Tell me how it works. Coring twice as many radishes is a bold promise – and I’ll admit to being a skeptic. So tell me more about how your product achieves that kind of performance. “The three-handled veeblefetzer cradles the radish, allowing the blades to operate faster with greater accuracy, and reducing waste caused by improper coring.” (And please don’t let your engineers write the description. Once they explain it to you, translate it into layman’s terms. Otherwise, nobody but other engineers will understand it.)
“Give me examples of how your veeblefetzer helped companies like mine achieve their goals.”

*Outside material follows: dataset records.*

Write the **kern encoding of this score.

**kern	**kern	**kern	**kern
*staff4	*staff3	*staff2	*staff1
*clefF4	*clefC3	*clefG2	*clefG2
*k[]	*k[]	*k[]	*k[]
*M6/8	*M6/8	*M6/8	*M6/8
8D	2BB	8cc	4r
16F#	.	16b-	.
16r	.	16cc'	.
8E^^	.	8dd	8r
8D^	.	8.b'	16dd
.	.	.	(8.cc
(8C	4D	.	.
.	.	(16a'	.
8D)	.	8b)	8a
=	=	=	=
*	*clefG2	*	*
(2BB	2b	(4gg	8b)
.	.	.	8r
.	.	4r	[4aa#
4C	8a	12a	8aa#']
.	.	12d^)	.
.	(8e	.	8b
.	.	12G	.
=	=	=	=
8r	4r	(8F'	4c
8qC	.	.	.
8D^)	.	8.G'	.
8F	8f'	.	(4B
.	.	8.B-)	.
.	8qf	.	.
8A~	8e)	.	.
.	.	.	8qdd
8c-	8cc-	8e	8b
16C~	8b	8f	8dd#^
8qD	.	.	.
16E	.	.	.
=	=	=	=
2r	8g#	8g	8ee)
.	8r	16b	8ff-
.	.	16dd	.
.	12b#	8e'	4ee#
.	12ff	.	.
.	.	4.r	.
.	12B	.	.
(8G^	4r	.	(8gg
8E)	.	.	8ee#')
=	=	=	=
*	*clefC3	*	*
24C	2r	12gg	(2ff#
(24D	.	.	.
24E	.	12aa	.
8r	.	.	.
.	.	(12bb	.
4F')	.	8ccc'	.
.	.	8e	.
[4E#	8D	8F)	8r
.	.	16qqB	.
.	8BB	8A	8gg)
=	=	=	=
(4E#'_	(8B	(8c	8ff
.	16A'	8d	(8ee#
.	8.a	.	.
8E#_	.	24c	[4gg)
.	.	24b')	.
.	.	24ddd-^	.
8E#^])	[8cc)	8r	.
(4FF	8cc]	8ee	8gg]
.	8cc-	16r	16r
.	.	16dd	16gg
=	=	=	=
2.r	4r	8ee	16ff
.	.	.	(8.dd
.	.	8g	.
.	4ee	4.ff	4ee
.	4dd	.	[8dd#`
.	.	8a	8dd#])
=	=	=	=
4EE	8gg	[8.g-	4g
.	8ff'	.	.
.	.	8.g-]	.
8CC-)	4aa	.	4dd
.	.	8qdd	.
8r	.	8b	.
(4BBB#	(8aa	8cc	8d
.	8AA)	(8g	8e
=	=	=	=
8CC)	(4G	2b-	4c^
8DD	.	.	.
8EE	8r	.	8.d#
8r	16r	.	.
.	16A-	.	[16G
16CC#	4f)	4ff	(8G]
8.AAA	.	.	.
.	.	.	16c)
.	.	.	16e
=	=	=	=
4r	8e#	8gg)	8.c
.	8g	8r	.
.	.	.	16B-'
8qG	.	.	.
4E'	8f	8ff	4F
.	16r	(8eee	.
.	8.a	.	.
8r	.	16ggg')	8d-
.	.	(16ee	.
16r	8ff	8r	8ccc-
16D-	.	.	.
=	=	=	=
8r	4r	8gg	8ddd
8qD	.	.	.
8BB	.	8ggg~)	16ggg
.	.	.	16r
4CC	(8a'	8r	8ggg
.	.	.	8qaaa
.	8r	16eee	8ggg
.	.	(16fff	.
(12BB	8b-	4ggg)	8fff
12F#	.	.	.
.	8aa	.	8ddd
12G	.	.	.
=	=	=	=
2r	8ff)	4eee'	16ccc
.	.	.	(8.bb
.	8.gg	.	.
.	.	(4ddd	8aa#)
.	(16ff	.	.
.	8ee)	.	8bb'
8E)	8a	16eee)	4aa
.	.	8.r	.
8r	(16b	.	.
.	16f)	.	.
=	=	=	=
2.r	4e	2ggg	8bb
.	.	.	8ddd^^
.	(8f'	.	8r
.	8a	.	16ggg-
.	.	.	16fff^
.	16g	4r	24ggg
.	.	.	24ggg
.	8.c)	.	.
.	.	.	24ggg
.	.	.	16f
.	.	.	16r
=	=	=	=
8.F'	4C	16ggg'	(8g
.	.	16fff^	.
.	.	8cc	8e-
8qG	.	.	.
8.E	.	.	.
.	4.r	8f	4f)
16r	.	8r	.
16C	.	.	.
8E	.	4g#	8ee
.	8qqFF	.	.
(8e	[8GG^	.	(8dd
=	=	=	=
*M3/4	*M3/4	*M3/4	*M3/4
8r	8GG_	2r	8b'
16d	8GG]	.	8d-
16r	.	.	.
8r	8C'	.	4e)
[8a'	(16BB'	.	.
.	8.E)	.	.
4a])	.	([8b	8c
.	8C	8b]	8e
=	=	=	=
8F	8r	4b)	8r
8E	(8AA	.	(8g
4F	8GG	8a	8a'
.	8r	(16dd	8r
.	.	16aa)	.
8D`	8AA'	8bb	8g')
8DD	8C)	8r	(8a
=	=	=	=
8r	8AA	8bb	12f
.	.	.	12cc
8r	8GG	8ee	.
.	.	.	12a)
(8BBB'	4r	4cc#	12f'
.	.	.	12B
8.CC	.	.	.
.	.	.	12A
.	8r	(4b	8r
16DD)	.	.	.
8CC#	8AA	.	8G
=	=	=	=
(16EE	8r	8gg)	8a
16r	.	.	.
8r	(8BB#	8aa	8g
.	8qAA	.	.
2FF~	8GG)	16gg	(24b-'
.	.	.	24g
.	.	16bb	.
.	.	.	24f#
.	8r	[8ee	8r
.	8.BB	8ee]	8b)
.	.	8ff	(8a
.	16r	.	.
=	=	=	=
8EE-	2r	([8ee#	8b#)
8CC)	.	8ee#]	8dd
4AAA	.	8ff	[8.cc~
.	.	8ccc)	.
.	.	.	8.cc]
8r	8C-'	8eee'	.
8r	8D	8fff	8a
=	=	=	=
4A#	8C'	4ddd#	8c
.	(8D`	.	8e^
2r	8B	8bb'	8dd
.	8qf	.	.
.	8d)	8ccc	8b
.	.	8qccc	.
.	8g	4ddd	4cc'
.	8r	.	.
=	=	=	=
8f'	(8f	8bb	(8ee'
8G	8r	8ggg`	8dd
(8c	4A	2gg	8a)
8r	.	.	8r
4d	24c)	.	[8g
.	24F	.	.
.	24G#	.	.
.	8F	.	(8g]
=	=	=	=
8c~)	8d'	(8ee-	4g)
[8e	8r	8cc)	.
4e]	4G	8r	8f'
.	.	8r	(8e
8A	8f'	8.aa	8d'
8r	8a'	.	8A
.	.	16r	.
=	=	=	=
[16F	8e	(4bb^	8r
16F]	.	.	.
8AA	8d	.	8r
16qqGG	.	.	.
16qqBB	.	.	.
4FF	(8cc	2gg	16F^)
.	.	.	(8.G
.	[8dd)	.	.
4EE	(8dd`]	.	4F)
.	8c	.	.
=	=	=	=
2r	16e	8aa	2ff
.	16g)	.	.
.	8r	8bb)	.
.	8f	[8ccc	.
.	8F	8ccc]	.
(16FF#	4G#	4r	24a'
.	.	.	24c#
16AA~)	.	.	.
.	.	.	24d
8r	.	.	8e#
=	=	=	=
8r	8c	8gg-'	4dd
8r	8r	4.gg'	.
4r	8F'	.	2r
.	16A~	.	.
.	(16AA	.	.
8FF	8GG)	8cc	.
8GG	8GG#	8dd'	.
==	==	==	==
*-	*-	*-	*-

Tell me that it works. Most of us are too smart (or too bruised) to buy vapor. We want to be confident that your product will do what we need. Give me examples of how your veeblefetzer helped companies like mine achieve their goals. If I see hard evidence that it doubled radish production for another company, I can envision what it could do for mine. We’d meet client requests in half the time. Cut labor costs in half. Maybe even handle twice as much business.
I can present all those things to managers who understand return on investment. But send me into the boardroom with vague promises of propelling my radish production into new partnership paradigms crafted upon foundations of quality and responsiveness, and you’ll never see a purchase order.
Tell me more. You don’t need to present excruciating detail. But make that detail available in brochures, white papers, or your website. After all, management may not want all the technical details – and might be put off by that much information – but the engineering staff won’t bless the purchase without more meat. Don’t tell everybody everything, but be sure to tell them where they can find it.
Tell me what to do. Your headline and visual are irresistible. The copy reads like your best salesperson on her most effective day. You’ve convinced me! I’m ready to buy! All I have to do is … er … uh … okay, what do I have to do? Should I call you? Visit your website? If you don’t tell me to do something, I’ll do nothing. My warm feeling about your veeblefetzers will last only until I see another great ad four pages later. Like your competitor’s.
Tell me quickly. A successful orator once explained his technique: “I tell them what I’m going to tell them, I tell them, then I tell them what I told them.” In today’s environment, you don’t have that luxury. Just tell your customers what they don’t know, tell them what matters, tell them what to do – and it won’t be long before management tells you that you’re a genius.